Friday, July 29, 2005
POESIA - POETRY - POESIE - POESIA - POETRY - POESIE - POESIA
MI ESCRITORIO MIRA AL JARDIN
1 El Jardín
Todo el jardín penetra en mi escritorio:
La luz, los sonidos ardientes del verano,
y los lamentos crudos del invierno.
Todo el ciclo vital pasa por mi alma:
Todo el sol del amor, el viento del rechazo,
la lluvia fría de la indiferencia.
Cuando llueve, las gotas me corren una cortina
que no siempre es gris,
y que canta con la música de las estaciones.
Alegre en primavera,
lujuriosa en verano,
nostálgica en otoño,
triste en invierno.
Pero en invierno,
aunque algo melancólica,
la canción de la lluvia me sonríe
dulcemente, contándome que pronto
florecerá una vez más la primavera.
Mi escritorio mira al jardín.
Antes, a las mañanas doradas,
ahora, a las hojas del otoño,
alaire que mece a las casuarinas.
En el ocaso, - la luz se tamiza - se ve todo más suave.
Quizá surge algún rayo de sol.
Yo disfruto de esta paz de pájaros que alborotan
al acostarse,
y de los ladridos de mi perro a sus propios fantasmas.
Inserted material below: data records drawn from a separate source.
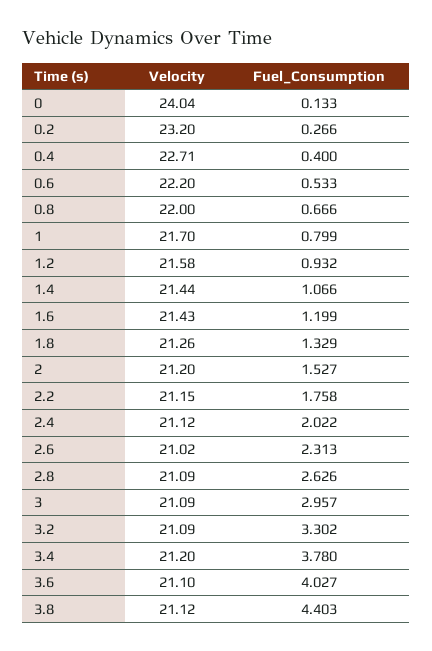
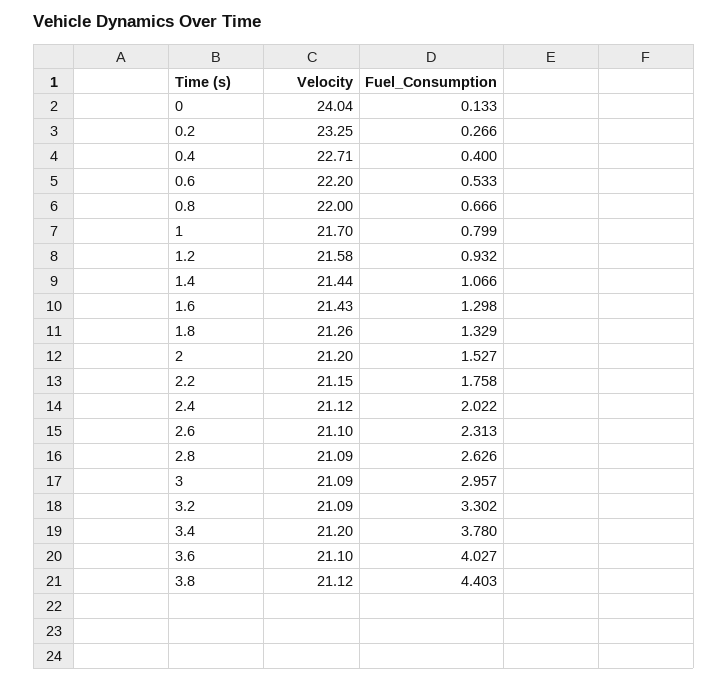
  {
    "Velocity": {
      "0": 24.04,
-     "0.2": 23.2,
+     "0.2": 23.25,
      "0.4": 22.71,
      "0.6": 22.2,
      "0.8": 22,
      "1": 21.7,
      "1.2": 21.58,
      "1.4": 21.44,
      "1.6": 21.43,
      "1.8": 21.26,
      "2": 21.2,
      "2.2": 21.15,
      "2.4": 21.12,
-     "2.6": 21.02,
+     "2.6": 21.1,
      "2.8": 21.09,
      "3": 21.09,
      "3.2": 21.09,
      "3.4": 21.2,
      "3.6": 21.1,
      "3.8": 21.12
    },
    "Fuel_Consumption": {
      "0": 0.133,
      "0.2": 0.266,
      "0.4": 0.4,
      "0.6": 0.533,
      "0.8": 0.666,
      "1": 0.799,
      "1.2": 0.932,
      "1.4": 1.066,
-     "1.6": 1.199,
+     "1.6": 1.298,
      "1.8": 1.329,
      "2": 1.527,
      "2.2": 1.758,
      "2.4": 2.022,
      "2.6": 2.313,
      "2.8": 2.626,
      "3": 2.957,
      "3.2": 3.302,
      "3.4": 3.78,
      "3.6": 4.027,
      "3.8": 4.403
    }
  }

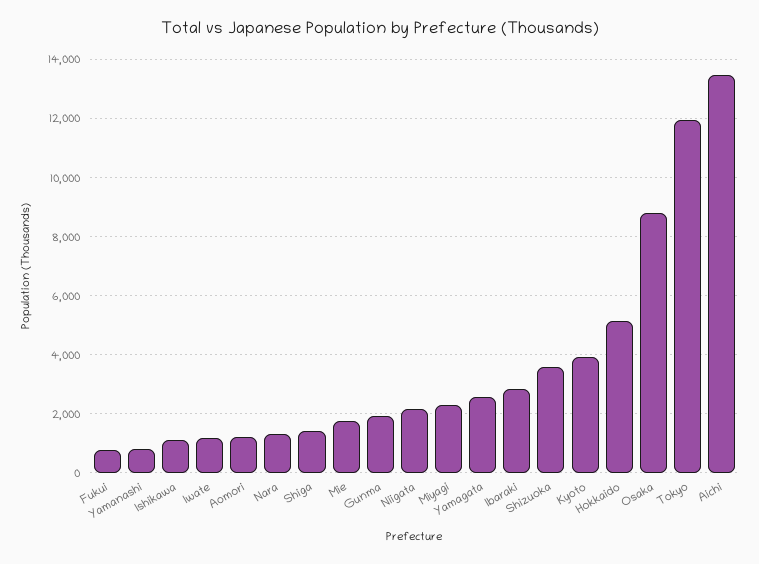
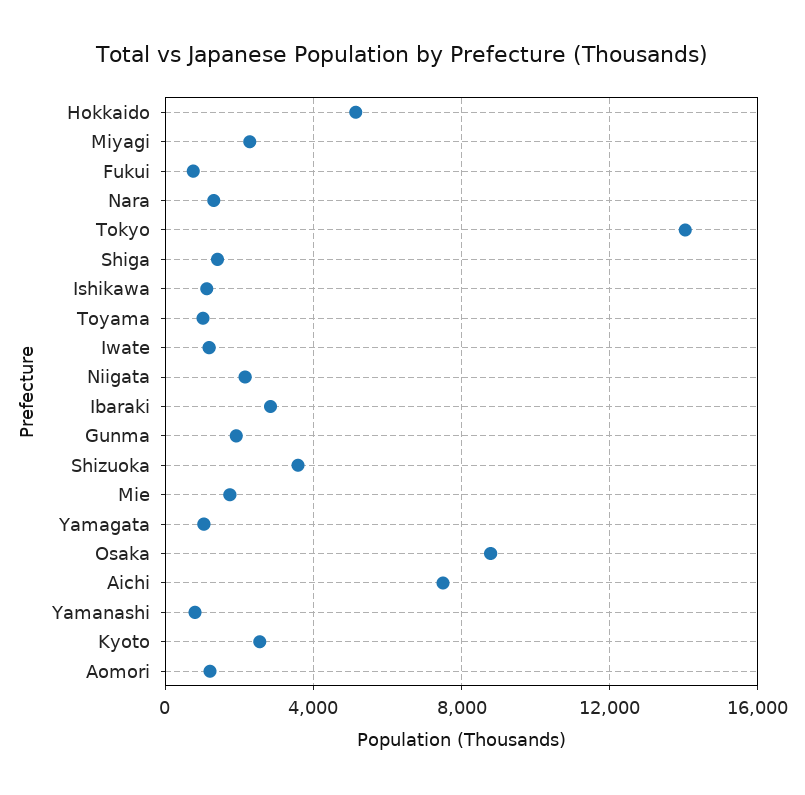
  {
    "Fukui": 750,
    "Yamanashi": 750,
    "Ishikawa": 1000,
    "Iwate": 1250,
    "Aomori": 1250,
    "Nara": 1250,
    "Shiga": 1500,
    "Mie": 1750,
    "Gunma": 2000,
    "Niigata": 2250,
    "Miyagi": 2250,
-   "Yamagata": 2500,
+   "Yamagata": 1000,
    "Ibaraki": 2750,
    "Shizuoka": 3500,
-   "Kyoto": 4000,
+   "Kyoto": 2500,
    "Hokkaido": 5250,
    "Osaka": 8750,
-   "Tokyo": 12000,
+   "Tokyo": 14000,
-   "Aichi": 13500
+   "Aichi": 7500,
+   "Toyama": 1000
  }

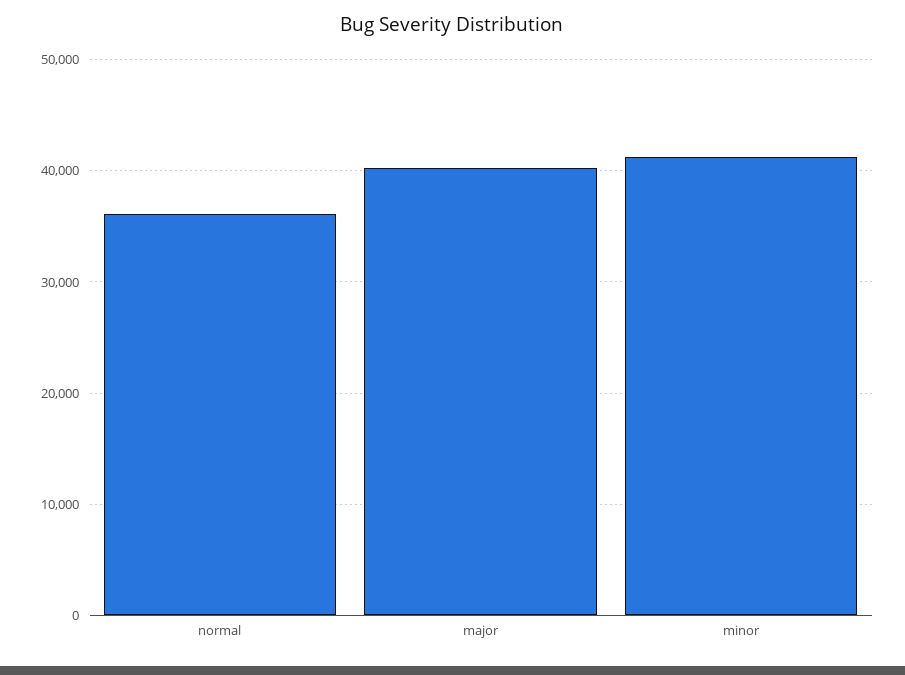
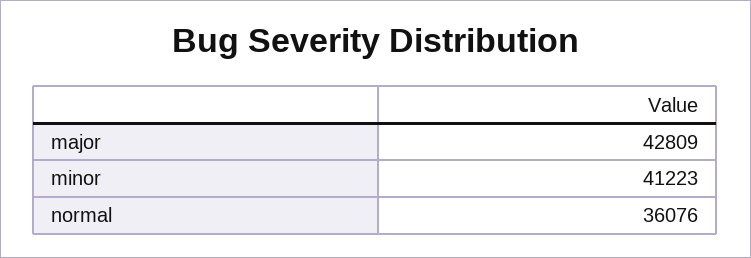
  {
    "normal": 36076,
-   "major": 40000,
+   "major": 42809,
    "minor": 41223
  }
¡Pero no me arrepiento de ninguna de las flores
que planté o arranqué por la mañana!
2 - Adiós al Jardín.
Mi escritorio mira al jardín
por última vez.
El jardín está triste,
con grandes manchas
de hojas caídas.
Un viento húmedo y helado mueve,
lento,
las ramas,
como saludando una despedida.
El arrayán murió. La santa rita y los jazmines
se enredan con el ligustro del silencio.
Tímidamente
sacuden las achiras
sus banderas.
Ya las rosas cayeron, pétalo a pétalo.
Sólo motean el verde amarronado
los botones rojos de malvones y alegrías.
La casa también se despide;
cae el revoque,
crujen las maderas.
Como es otoño,
una metralla de bellotas
picotea las tejas.
Otros vendrán
con su carga de afectos
y tristezas.
Habrá alegrías,
y quizá, ¿por qué no? un escritorio
desde donde alguien mire al jardín
en una mañana de verano.
3 Para Despedirme
Para despedirme
el roble ha tejido una alfombra de herrumbre.
El cielo ha soltado
su llanto gris
para que mi jardín luzca brillante.
Para despedirme
el hornero ha entonado su himno modesto
de cobre y tabaco.
El silencio se ha vestido de rumores
tranquilos y apagados
para despedirme.
"Yo me voy" - les digo - "Ustedes permanecen".
En el invierno frío
soñarán primaveras,
y cuando todo renazca
podrán,
con alegría,
lucir nuevos ropajes".
"Y yo, que me habré ido,
continuaré mi viaje hacia el olvido".
(De "Sonetos, poemas de amor, y otros estremecimientos..." Gral Pacheco, 2003).